— Exercise aim —
Filter the lines below, keeping each one that contains the string "colon", and copy those lines unchanged.

Rows from a segmentation dataset:
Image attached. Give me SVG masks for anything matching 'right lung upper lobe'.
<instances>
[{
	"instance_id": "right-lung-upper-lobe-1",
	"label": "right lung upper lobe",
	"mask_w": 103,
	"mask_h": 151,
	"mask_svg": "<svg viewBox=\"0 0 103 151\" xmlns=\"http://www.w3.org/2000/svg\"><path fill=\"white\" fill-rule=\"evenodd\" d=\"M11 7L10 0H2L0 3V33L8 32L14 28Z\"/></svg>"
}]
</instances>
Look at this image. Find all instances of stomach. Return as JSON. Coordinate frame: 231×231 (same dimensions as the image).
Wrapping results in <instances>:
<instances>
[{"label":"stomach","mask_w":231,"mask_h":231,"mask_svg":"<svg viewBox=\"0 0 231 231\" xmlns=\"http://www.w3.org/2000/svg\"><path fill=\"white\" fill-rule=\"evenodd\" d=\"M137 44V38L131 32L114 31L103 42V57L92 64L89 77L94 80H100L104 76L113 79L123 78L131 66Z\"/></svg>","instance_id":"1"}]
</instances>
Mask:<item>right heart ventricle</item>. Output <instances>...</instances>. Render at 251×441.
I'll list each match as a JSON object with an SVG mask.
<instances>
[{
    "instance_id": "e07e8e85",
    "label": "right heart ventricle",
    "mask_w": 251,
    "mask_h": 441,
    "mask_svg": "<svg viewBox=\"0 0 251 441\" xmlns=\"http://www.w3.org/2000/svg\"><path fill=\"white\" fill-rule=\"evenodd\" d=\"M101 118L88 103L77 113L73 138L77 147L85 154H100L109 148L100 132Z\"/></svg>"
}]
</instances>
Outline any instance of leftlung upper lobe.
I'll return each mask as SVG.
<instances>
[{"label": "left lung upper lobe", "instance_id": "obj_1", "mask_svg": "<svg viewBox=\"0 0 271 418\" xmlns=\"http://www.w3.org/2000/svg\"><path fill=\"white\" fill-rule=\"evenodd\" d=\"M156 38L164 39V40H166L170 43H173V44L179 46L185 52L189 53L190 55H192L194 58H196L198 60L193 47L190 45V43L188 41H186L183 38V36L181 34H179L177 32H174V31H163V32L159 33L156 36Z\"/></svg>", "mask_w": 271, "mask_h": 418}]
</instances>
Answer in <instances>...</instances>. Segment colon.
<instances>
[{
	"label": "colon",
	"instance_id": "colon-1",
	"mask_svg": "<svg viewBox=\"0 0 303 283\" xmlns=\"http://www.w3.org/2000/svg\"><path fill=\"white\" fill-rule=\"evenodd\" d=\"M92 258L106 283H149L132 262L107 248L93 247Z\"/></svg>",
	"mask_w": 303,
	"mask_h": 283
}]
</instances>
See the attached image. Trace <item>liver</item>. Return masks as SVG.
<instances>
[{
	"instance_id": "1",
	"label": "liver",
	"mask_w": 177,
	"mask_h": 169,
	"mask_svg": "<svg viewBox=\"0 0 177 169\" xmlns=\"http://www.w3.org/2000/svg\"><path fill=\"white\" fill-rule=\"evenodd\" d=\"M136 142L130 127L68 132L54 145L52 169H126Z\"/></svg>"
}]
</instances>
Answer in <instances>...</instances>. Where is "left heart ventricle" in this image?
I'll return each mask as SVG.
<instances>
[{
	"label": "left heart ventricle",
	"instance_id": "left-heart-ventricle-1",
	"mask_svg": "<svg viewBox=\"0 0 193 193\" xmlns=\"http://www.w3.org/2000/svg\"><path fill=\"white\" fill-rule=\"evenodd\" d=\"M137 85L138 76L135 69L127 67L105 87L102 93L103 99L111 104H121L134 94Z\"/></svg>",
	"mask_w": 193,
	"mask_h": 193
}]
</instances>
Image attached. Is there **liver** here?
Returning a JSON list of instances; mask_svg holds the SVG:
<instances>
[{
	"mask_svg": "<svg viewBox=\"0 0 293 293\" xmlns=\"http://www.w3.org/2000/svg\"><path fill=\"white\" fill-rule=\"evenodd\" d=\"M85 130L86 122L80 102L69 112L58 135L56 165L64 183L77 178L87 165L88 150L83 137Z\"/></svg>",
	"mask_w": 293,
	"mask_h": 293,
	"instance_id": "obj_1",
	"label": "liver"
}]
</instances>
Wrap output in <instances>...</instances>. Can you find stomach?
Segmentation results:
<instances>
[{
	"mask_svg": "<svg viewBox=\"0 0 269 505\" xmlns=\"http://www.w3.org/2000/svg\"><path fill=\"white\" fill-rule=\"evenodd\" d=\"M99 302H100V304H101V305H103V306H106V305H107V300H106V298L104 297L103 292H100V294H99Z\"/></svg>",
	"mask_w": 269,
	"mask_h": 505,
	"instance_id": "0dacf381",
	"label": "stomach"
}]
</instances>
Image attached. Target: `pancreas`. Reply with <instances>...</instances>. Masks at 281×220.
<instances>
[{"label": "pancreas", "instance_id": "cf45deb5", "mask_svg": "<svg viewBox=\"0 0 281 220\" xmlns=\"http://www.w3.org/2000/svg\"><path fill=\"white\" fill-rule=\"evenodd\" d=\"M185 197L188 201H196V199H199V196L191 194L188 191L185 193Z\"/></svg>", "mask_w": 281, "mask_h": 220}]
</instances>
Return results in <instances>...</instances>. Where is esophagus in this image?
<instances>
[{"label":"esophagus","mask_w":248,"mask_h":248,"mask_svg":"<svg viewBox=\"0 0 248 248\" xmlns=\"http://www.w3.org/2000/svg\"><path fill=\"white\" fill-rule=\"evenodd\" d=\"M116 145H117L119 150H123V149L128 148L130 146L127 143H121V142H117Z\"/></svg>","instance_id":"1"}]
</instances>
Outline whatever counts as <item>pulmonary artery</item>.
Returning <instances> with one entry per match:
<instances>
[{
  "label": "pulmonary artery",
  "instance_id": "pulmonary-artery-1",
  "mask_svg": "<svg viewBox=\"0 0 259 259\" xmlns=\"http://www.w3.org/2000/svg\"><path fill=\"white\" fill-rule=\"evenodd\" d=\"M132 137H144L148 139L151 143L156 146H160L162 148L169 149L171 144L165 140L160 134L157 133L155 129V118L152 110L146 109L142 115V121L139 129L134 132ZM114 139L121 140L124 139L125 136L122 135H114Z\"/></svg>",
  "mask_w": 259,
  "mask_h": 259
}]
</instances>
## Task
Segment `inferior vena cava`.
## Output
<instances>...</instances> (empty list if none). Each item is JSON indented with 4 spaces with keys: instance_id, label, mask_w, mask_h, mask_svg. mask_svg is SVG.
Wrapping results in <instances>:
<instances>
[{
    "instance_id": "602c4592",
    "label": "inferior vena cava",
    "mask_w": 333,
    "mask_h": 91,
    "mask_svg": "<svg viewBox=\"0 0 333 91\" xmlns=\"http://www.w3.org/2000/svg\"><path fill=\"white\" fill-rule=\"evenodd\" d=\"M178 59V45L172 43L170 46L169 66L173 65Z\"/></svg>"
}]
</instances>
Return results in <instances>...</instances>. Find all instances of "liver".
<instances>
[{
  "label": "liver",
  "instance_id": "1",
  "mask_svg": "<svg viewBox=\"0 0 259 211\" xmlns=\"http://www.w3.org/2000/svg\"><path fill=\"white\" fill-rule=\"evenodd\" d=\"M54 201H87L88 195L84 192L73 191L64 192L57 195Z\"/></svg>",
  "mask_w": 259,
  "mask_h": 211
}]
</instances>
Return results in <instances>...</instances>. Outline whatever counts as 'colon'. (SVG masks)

— Solution for this exercise —
Answer in <instances>...</instances>. Segment colon.
	"label": "colon",
	"instance_id": "colon-1",
Return results in <instances>...</instances>. Outline whatever counts as 'colon'. (SVG masks)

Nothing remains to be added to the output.